DOI: 10.1186/s13567-014-0097-4

Received: 24 December 2013

Accepted: 5 September 2014

Published: 2 October 2014

Abstract

Staphylococcus aureus is one of the main etiological agents of mastitis in ruminants. In the present retrospective study, we evaluated the potential interest of a previously described automated multiple loci Variable Number of Tandem Repeats (VNTR) Assay (MLVA) comprising 16 loci as a first line tool to investigate the population structure of S. aureus from mastitis. We determined the genetic diversity of S. aureus strains from cases of clinical and subclinical mastitis in dairy cattle (n?=?118, of which 16 were methicillin-resistant), sheep (n?=?18) and goats (n?=?16). The 152 strains could be subdivided into 115 MLVA genotypes (including 14 genotypes for the ovine strains and 15 genotypes for the caprine strains). This corresponds to a discriminatory index (D) value of 0.9936. Comparison with published MLVA data obtained using the same protocol applied to strains from diverse human and animal origins revealed a low number (8.5%) of human-related MLVA genotypes among the present collection. Eighteen percent of the S. aureus mastitis collection belonged to clonal complexes apparently not associated with other pathological conditions. Some of them displayed a relatively low level of diversity in agreement with a restricted ecological niche. These findings provide arguments suggesting that specific S. aureus lineages particularly adapted to ruminant mammary glands have emerged and that MLVA is a convenient tool to provide a broad overview of the population, owing to the availability via internet of databases compiling published MLVA genotypes.

Introduction

Although several bacterial pathogens can cause mastitis, Staphylococcus aureus is one of the most prevalent etiologic agents of this disease in dairy cattle [1], and the most important in terms of frequency and clinical severity in goats and sheep [2],[3]. As an agent of intra-mammary infections, this pathogen can contaminate the bulk milk tank and thus may constitute a bacteriological hazard for raw milk dairy products consumed. In this context, molecular subtyping tools are of great interest for the comparison of genotypes in order to identify sources and transmission routes for control improvement.

During the past decade, the epidemiology of S. aureus mastitis in dairy cattle has been studied using various molecular typing methods. Techniques that rely on the comparison of electrophoretic patterns, such as Pulsed-Field Gel Electrophoresis (PFGE) [4]-[6], Random Amplification of Polymorphic DNA (RAPD) analysis [7], ribotyping [5],[8] and Multi-Locus Enzyme Electrophoresis (MLEE) [9] proved to be highly discriminatory. Nevertheless the comparison between laboratories of pattern-producing assays is difficult from the data quantification and sharing points of view since they require the implementation of very strict protocols. Sequence-based typing systems such as Multiple Locus Sequence Typing (MLST) or spa typing overcome these problems by producing sharable and easily storable numeric-format results [10]-[13]. MLST is based on partial sequencing of seven housekeeping genes. spa typing is based on sequencing of a highly polymorphic tandem repeat locus showing internal variations of repeat units. When applied to S. aureus, MLST has a low discriminatory power for a relatively high cost, so that some investigators are evaluating the practical feasibility of replacing MLST by whole genome sequence analysis [14],[15]. spa locus typing alone is not always a robust indicator of genetic background, as illustrated for instance in an ST398 investigation [16] and is often used in combination with MLST [17]. During the last few years, different Multiple Loci VNTR (Variable Number of Tandem Repeats) Analysis (MLVA) schemes were developed for S. aureus subtyping [18]-[20] and represent a promising alternative or complement to MLST and spa. In addition to its much higher discriminatory power as compared to previous techniques, MLVA was able to correctly predict clonal complex (CC) assignment and consequently benefit from the strong phylogenetic content provided by MLST analysis [19]. Automated capillary-based MLVA assays for S. aureus genotyping using 8 or 16 VNTR loci have been published [21],[22]. The second assay, called MLVA16Orsay was demonstrated as being highly suitable for genotyping S. aureus isolates from human, animal and food sources [22].

● Goal of the exercise: According to the text on Staphylococcus aureus mastitis, into how many MLVA genotypes could the 152 strains be subdivided?

● Source material:
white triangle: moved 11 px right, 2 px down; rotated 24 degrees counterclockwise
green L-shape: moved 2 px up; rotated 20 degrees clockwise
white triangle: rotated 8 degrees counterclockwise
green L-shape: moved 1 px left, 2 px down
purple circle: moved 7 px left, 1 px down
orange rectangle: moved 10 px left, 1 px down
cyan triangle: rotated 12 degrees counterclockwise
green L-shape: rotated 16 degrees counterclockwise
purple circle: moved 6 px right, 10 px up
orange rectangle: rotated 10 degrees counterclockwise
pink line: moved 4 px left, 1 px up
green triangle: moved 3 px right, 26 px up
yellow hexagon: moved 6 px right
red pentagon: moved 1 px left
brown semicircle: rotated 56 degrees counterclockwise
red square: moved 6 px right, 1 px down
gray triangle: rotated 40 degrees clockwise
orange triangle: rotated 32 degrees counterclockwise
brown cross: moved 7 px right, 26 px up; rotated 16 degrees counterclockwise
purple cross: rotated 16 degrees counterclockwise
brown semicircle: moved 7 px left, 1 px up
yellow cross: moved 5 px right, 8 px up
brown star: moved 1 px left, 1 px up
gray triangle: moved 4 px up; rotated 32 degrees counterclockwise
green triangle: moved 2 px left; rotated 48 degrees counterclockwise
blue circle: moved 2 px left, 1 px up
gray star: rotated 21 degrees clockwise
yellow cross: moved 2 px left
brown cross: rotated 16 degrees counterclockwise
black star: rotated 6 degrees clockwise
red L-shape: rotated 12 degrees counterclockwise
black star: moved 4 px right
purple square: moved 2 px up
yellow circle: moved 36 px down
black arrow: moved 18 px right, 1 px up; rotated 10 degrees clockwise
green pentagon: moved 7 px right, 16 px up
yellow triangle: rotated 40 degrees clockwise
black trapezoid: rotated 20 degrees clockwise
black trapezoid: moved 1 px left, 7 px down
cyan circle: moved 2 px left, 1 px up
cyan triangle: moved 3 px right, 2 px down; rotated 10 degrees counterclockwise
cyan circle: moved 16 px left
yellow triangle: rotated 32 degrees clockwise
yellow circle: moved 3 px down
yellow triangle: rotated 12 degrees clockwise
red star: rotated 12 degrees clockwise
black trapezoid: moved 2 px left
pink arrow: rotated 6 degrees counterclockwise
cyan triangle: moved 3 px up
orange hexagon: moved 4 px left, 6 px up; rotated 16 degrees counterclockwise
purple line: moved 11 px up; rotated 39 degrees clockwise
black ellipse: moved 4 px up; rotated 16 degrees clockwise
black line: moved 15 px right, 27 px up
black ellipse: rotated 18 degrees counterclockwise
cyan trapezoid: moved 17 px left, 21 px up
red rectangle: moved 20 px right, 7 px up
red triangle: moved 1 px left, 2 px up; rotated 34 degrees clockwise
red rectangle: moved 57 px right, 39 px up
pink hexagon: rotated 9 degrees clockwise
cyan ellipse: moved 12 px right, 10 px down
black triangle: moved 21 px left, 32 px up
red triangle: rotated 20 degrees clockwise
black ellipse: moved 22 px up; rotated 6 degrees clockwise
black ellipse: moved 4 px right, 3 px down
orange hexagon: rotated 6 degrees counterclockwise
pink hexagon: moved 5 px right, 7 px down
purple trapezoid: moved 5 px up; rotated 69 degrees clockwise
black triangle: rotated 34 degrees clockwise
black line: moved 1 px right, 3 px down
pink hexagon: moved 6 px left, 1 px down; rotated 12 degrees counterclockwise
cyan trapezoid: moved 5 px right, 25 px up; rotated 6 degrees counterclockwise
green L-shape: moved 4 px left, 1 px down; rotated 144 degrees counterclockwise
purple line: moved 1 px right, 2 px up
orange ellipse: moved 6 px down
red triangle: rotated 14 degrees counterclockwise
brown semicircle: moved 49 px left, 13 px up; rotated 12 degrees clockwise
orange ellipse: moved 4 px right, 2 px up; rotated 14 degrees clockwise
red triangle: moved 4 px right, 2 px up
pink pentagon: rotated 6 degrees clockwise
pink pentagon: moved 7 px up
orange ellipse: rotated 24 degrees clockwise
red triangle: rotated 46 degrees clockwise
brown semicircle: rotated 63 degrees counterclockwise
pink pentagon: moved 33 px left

● Response to this exercise: 115 MLVA genotypes